There are other costs. When very few companies bid for projects, the government’s hands are tied. On occasion, tender documents have had to be revised.

Take the project to improve and upgrade the 88.5-km KDZKT Road (Khadacherra-Damcherra-Zamuang- Kawrtethawveng-Tuilutkawn Road). It was sanctioned at an estimated cost of Rs 134.7 crore in January 2013. However, only two companies placed a bid. The 2014-’15 Economic Policy details what happened next: “Since the lowest quoted rate by the agency is 33.35% above the approved cost.
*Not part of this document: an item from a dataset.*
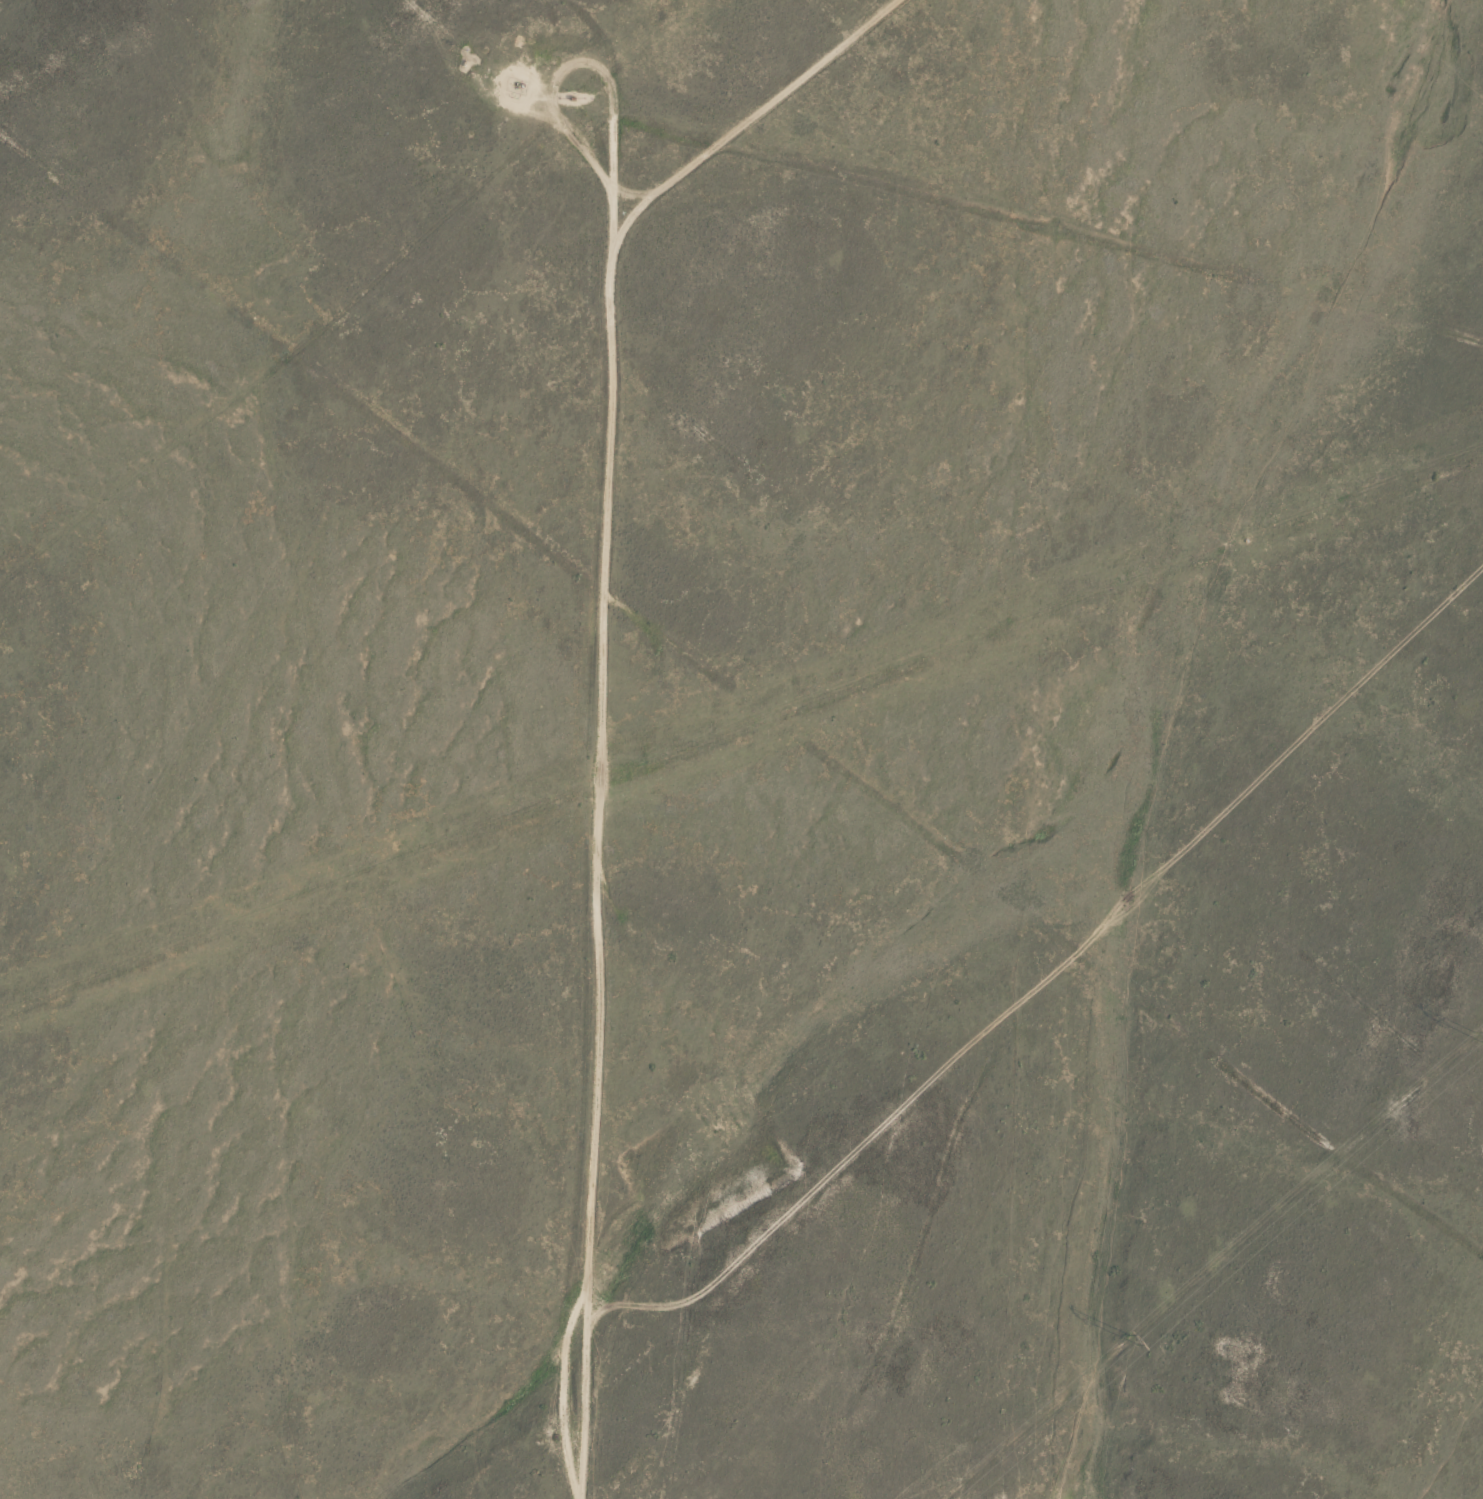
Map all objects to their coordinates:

Revised DPR amounting to Rs 17.963.00 lakhs which is prepared based on the lowest tender rate is submitted for approval of NEC.”

That is one risk. Having very few bidders creates a risk of cartelisation. At the same time, rising political interference – of the kind seen in the PWD contracts – is one reason why politicians’ wealth is rising steeply. As Zodin Sanga, an activist with a local accountability and transparency NGO called PRISM says, “Our politicians’ assets rose by 600% between 2003 and 2008. And 400% between 2008 and 2013.”

A report from the Association for Democratic Reforms calculated asset growth for 36 Mizoram MLAs who contested in both the 2008 and 2013 elections and found an average growth in their self-declared assets of 217%. Take Lal Thanhawla. His assets grew by 311% between the 2008 and 2013 elections, rising from Rs 2.22 crore to Rs 9.15 crore. As for his brother Lalthanzara, his assets grew by 69% between the two elections – climbing from Rs 1.65 crore to Rs 2.8 crores.

These are related processes. On one hand, the politicians’ wealth has grown. On the other, the state’s ability to look after its most vulnerable has collapsed.

Corrections and clarifications: The amount of money Sunshine transferred to RZ Enterprise was misstated in a previous version of this article.